*** Supplied material ***

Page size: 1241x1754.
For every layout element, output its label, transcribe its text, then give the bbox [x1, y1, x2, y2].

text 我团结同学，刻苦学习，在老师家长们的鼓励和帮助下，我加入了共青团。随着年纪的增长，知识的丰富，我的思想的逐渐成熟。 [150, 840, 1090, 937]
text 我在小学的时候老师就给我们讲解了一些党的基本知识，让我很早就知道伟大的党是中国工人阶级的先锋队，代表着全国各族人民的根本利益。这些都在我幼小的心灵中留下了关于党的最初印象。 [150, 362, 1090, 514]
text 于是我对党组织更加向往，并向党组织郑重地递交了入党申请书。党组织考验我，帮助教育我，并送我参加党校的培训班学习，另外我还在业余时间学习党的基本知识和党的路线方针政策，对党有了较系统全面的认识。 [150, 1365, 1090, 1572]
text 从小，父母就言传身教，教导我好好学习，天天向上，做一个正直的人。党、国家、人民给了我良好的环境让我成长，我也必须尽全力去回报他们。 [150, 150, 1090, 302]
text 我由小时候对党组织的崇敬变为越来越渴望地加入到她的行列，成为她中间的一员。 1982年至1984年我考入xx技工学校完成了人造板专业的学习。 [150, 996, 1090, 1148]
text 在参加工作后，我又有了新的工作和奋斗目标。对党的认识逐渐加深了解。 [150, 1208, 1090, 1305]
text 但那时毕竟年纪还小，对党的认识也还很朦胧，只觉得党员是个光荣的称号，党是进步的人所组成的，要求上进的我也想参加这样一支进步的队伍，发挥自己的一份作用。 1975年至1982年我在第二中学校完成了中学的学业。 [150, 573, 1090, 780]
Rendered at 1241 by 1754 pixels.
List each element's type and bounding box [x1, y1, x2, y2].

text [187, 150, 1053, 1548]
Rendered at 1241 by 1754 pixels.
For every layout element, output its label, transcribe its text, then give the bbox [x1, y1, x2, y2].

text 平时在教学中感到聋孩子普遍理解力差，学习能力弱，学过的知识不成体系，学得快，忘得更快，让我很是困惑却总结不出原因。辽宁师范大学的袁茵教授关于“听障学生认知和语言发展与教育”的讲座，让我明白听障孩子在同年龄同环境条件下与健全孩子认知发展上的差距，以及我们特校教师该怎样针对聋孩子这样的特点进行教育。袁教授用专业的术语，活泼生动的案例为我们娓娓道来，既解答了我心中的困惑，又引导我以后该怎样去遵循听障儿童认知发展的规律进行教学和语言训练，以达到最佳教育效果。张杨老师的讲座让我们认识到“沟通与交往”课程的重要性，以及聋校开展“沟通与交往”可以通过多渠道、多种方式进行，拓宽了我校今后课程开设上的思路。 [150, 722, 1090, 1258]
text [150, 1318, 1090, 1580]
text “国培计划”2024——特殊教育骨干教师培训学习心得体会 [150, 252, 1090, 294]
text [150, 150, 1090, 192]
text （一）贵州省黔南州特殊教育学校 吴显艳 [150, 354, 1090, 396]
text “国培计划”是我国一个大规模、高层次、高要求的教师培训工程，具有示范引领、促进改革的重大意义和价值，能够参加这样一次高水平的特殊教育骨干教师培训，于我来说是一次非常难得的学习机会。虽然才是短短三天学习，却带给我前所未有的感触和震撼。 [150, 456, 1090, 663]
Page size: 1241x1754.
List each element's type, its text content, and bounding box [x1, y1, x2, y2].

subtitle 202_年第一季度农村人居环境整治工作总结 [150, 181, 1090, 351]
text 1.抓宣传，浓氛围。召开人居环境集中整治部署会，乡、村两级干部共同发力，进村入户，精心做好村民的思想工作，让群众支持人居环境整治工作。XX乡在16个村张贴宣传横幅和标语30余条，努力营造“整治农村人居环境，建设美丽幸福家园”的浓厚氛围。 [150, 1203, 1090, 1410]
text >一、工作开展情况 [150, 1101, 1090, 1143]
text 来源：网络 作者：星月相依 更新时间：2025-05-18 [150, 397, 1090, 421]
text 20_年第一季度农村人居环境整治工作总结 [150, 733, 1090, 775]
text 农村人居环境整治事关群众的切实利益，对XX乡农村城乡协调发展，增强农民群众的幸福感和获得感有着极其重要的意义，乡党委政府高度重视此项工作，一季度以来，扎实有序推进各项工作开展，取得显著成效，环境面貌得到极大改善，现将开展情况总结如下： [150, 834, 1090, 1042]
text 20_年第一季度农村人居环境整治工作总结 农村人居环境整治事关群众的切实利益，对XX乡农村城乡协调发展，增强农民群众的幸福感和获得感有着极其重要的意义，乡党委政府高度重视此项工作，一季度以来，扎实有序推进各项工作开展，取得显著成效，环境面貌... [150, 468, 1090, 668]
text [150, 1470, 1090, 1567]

*** End of Supplied material ***

| Task requirements |
Everything from the line containing "List each element's type, its" to the last line of the data above must be set down exactly, both ends included, with no other lines.

| Reply |
List each element's type, its text content, and bounding box [x1, y1, x2, y2].

subtitle 202_年第一季度农村人居环境整治工作总结 [150, 181, 1090, 351]
text 1.抓宣传，浓氛围。召开人居环境集中整治部署会，乡、村两级干部共同发力，进村入户，精心做好村民的思想工作，让群众支持人居环境整治工作。XX乡在16个村张贴宣传横幅和标语30余条，努力营造“整治农村人居环境，建设美丽幸福家园”的浓厚氛围。 [150, 1203, 1090, 1410]
text >一、工作开展情况 [150, 1101, 1090, 1143]
text 来源：网络 作者：星月相依 更新时间：2025-05-18 [150, 397, 1090, 421]
text 20_年第一季度农村人居环境整治工作总结 [150, 733, 1090, 775]
text 农村人居环境整治事关群众的切实利益，对XX乡农村城乡协调发展，增强农民群众的幸福感和获得感有着极其重要的意义，乡党委政府高度重视此项工作，一季度以来，扎实有序推进各项工作开展，取得显著成效，环境面貌得到极大改善，现将开展情况总结如下： [150, 834, 1090, 1042]
text 20_年第一季度农村人居环境整治工作总结 农村人居环境整治事关群众的切实利益，对XX乡农村城乡协调发展，增强农民群众的幸福感和获得感有着极其重要的意义，乡党委政府高度重视此项工作，一季度以来，扎实有序推进各项工作开展，取得显著成效，环境面貌... [150, 468, 1090, 668]
text [150, 1470, 1090, 1567]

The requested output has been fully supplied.